In response maybe we should design TCPAclaw. It is specialized in honeypotting all of the random cold call spam, tracks down the source of unsolicited contacts; including registration state, legal contacts, and registered agent(s). It then drafts and sends a TCPA letter and waits for one of two things to happen: Either a $500-$1500 check arriving in your mailbox, or the demand deadline elapses. In case of demand deadline elapse, TCPAclaw files a small claims suit in the appropriate court of jurisdiction.

Fight fire with fire.

by jadbox an hour ago

That's... not a bad idea. The downside is the bot would be doing a lot of these and false-positives would be... embarrassing (like a real investor outreach).

by dickiedyce an hour ago

I'm in.

by bluepeter 2 hours ago

> sales automation, lead enrichment, biz dev, [...] linkedin outreach,

Sigh.

by dang 34 minutes ago

I've taken that bit out of the text above. See https://news.ycombinator.com/item?id=47314105 for more.
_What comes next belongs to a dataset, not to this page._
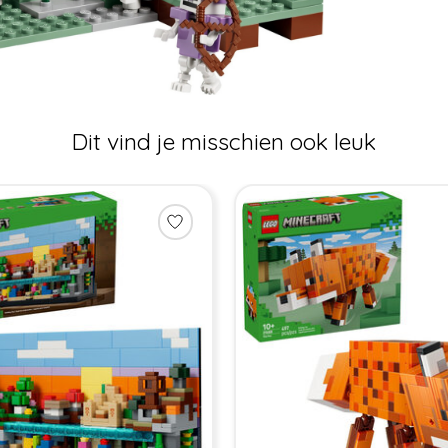
Dit vind je misschien ook leuk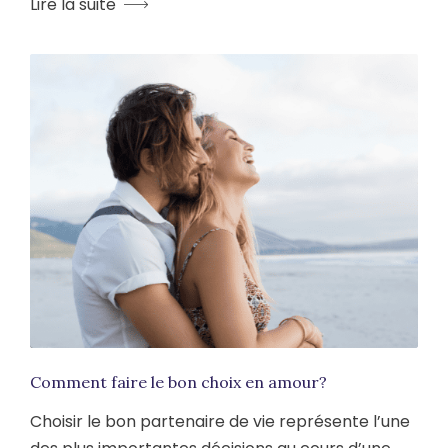
Lire la suite
Comment faire le bon choix en amour?
Choisir le bon partenaire de vie représente l’une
by kumar_abhirup 2 hours ago

It also does all or most knowledge work there is, the goal is for it to be smartly be able to do anything you ever do on your machine.

by shafyy 2 hours ago

> It has a CRM focus because we asked a couple dozen hard-core OpenClaw users "what do you actually do", and it was sales automation, lead enrichment, biz dev, creating slides, linkedin outreach, email/notion/calendar stuff, and it's always painful to set up.

Fuck me, it's going to get worse before it gets better, isn't it?

by dang 34 minutes ago

I've taken that bit out of the text above - I originally advised Kumar to put it in there (it's actually from the opening of the demo video), but in hindsight, I should have known it would backfire with the HN audience.